**Activity:** What is needed is an exact transcription of every record below.

**Dataset entries:**
====
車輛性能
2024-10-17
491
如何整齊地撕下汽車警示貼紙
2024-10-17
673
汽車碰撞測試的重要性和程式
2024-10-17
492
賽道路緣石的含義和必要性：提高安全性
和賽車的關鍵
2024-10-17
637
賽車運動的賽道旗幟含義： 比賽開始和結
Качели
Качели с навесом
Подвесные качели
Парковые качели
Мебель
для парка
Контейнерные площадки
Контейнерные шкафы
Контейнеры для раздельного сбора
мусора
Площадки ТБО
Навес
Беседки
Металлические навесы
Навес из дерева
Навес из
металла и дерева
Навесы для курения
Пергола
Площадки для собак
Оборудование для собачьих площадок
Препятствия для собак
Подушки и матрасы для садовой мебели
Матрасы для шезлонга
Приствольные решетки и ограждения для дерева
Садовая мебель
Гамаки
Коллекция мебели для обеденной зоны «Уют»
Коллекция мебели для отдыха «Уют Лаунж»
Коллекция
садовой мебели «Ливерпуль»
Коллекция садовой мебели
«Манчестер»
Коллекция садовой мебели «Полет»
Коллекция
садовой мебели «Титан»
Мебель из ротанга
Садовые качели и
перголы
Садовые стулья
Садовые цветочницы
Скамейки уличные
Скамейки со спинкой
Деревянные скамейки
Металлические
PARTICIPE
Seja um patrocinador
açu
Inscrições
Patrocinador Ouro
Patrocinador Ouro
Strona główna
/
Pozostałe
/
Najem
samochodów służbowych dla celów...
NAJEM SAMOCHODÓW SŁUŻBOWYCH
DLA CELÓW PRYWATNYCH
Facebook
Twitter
====
**Answer area:**
車輛性能
2024-10-17
491
如何整齊地撕下汽車警示貼紙
2024-10-17
673
汽車碰撞測試的重要性和程式
2024-10-17
492
賽道路緣石的含義和必要性：提高安全性
和賽車的關鍵
2024-10-17
637
賽車運動的賽道旗幟含義： 比賽開始和結
Качели
Качели с навесом
Подвесные качели
Парковые качели
Мебель
для парка
Контейнерные площадки
Контейнерные шкафы
Контейнеры для раздельного сбора
мусора
Площадки ТБО
Навес
Беседки
Металлические навесы
Навес из дерева
Навес из
металла и дерева
Навесы для курения
Пергола
Площадки для собак
Оборудование для собачьих площадок
Препятствия для собак
Подушки и матрасы для садовой мебели
Матрасы для шезлонга
Приствольные решетки и ограждения для дерева
Садовая мебель
Гамаки
Коллекция мебели для обеденной зоны «Уют»
Коллекция мебели для отдыха «Уют Лаунж»
Коллекция
садовой мебели «Ливерпуль»
Коллекция садовой мебели
«Манчестер»
Коллекция садовой мебели «Полет»
Коллекция
садовой мебели «Титан»
Мебель из ротанга
Садовые качели и
перголы
Садовые стулья
Садовые цветочницы
Скамейки уличные
Скамейки со спинкой
Деревянные скамейки
Металлические
PARTICIPE
Seja um patrocinador
açu
Inscrições
Patrocinador Ouro
Patrocinador Ouro
Strona główna
/
Pozostałe
/
Najem
samochodów służbowych dla celów...
NAJEM SAMOCHODÓW SŁUŻBOWYCH
DLA CELÓW PRYWATNYCH
Facebook
Twitter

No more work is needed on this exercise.